With over $100 million invested in the local medicinal cannabis industry “2021 is our year to shine.”
Executive Director of BioTechNZ and MedCan Summit 2021 organiser, Dr Zahra Champion, said that with over $100 million invested in the local medicinal cannabis industry “2021 is our year to shine.”
“MedCan 2021 will help local companies accelerate their path to market through valuable insights to exporting, innovation and education. We’ll present the latest medical and scientific findings and breakthrough technologies, and we’ll explore the current challenges and opportunities around the likes of investment, agritech, pharma manufacturing, and clinical trials,” added Champion.
The event will connect medicine, industry, science and technology, and will feature leading international and national thought leaders. The areas covered in the discussions will include seed to sale, clinical trials, prescribing, patient case studies, as well as the social, cultural and economic benefits of the products to New Zealand.
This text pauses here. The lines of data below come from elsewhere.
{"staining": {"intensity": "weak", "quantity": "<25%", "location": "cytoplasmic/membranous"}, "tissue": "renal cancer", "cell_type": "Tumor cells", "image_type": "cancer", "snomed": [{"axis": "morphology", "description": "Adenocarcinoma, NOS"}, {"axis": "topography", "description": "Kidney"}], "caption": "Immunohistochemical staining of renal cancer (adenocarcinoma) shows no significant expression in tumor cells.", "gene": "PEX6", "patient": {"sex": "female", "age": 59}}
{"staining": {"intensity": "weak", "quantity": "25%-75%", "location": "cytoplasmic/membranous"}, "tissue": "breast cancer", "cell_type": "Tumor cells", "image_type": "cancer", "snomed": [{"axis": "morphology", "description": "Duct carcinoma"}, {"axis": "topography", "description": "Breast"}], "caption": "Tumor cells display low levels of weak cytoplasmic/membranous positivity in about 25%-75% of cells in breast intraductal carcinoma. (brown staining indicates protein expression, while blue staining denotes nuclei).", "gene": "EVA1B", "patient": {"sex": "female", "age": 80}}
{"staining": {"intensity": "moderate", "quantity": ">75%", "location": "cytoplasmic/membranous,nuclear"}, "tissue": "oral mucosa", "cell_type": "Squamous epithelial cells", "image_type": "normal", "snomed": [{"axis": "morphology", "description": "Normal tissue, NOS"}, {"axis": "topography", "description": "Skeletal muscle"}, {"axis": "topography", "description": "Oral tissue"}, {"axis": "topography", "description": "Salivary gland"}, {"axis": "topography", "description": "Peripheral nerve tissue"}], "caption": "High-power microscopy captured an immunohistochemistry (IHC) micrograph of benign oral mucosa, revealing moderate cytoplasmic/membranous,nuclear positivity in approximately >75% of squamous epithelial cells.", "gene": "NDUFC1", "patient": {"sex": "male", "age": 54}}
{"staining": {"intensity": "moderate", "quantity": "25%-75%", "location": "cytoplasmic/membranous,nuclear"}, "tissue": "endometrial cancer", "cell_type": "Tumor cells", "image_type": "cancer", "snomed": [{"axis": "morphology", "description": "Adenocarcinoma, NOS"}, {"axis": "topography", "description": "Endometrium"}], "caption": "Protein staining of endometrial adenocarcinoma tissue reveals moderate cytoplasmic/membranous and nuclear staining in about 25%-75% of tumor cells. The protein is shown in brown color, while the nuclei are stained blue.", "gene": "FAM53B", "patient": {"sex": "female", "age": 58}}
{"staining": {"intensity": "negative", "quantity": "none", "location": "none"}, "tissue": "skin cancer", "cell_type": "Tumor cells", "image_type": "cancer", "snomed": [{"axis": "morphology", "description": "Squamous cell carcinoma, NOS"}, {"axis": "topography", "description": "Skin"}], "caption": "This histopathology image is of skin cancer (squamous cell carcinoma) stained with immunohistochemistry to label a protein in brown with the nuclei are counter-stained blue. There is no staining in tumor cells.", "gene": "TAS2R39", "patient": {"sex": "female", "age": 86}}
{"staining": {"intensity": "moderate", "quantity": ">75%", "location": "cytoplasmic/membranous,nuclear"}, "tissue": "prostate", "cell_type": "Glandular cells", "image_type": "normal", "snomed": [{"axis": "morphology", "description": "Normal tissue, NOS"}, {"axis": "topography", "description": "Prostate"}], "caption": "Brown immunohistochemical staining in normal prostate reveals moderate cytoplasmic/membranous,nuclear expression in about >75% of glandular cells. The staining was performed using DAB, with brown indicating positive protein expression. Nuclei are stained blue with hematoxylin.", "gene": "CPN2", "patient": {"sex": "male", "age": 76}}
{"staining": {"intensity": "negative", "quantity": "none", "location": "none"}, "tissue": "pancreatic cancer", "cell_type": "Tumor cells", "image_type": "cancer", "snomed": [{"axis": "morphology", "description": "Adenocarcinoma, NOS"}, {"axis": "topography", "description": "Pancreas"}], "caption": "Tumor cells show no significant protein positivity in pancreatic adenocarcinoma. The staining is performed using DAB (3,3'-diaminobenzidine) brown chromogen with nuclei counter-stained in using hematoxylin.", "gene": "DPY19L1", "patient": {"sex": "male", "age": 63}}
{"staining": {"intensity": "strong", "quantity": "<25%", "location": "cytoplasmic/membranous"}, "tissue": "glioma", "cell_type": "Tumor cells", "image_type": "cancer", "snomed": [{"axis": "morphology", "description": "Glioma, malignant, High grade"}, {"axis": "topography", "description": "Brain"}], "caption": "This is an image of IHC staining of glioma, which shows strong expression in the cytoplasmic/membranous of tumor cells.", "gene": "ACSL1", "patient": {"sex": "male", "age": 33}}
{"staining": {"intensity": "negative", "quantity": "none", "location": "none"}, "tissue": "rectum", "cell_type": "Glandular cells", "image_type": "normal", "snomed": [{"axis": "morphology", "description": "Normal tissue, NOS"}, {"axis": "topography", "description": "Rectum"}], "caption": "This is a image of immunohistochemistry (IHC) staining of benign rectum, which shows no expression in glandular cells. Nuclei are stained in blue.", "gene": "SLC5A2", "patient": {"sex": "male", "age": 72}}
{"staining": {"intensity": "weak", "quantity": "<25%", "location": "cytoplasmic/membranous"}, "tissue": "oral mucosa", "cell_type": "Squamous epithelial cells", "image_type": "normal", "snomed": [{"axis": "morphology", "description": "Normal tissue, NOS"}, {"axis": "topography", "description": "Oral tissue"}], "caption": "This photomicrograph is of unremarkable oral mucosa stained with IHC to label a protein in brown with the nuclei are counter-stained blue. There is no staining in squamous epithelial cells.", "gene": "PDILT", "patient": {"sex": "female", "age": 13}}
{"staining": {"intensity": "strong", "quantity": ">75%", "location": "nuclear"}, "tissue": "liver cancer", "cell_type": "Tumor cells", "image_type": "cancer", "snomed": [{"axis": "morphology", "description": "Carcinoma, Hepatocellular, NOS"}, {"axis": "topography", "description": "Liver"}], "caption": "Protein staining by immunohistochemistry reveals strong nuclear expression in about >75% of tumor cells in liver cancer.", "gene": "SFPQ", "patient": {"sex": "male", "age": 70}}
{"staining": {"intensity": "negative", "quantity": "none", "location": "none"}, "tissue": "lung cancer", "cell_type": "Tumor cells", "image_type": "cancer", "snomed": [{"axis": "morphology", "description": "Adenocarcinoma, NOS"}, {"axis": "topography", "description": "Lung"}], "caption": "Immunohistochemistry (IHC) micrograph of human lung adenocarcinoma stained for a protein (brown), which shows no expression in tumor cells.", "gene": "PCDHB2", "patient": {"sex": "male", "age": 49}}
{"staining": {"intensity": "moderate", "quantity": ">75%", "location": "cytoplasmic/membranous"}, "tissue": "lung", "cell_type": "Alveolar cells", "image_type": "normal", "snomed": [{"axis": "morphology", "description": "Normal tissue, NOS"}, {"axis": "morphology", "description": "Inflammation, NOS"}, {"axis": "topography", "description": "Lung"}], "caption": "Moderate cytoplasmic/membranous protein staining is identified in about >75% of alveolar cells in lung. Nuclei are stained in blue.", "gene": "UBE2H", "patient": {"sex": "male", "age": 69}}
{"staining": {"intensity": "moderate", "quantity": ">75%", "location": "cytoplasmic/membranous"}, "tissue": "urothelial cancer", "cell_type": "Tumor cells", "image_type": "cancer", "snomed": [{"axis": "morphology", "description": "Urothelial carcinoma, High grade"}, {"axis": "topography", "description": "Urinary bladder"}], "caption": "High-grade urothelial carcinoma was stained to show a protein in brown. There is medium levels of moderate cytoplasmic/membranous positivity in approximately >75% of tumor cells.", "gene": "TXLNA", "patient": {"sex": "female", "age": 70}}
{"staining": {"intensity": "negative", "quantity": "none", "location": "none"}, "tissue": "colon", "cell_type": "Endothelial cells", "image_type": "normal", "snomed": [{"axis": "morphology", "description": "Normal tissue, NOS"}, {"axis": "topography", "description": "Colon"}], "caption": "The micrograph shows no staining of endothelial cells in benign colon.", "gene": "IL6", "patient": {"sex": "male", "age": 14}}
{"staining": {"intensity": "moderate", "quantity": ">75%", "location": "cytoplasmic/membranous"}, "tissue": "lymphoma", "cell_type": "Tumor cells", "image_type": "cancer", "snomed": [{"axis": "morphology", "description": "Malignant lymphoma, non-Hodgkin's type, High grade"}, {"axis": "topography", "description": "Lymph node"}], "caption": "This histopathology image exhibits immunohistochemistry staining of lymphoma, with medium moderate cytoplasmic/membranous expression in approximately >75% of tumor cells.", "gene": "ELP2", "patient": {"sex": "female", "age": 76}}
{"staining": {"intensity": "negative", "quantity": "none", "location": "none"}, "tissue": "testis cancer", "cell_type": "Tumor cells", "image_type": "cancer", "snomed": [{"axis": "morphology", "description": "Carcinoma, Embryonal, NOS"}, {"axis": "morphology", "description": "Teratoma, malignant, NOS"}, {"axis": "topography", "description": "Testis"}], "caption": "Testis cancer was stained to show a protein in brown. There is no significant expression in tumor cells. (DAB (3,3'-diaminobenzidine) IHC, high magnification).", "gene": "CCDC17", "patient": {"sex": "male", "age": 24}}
“Local companies have been plugging away for three years now and have invested heavily. It has been a costly entrepreneurial endeavour, but Kiwi companies are on the precipice of market entry which is great news for suffering patients here and abroad,” said Champion.
Last year’s negative results of the referendum on the legalisation of cannabis for personal use, means that cannabis will for now remain only available for medicinal purposes. Paul Manning, co-founder of Helius Therapeutics, had explained that this outcome would lead to delays in local production. He highlighted that this would equate to Kiwis facing financial barriers in accessing the medicinal kind, as only expensive overseas products would be available for a while.
“At this time, there are still access issues surrounding medicinal cannabis, with cost being one of the greatest barriers. So, a lot of patients were hoping the referendum would pass and provide affordable access to cannabis products for wellness purposes,” explained Manning.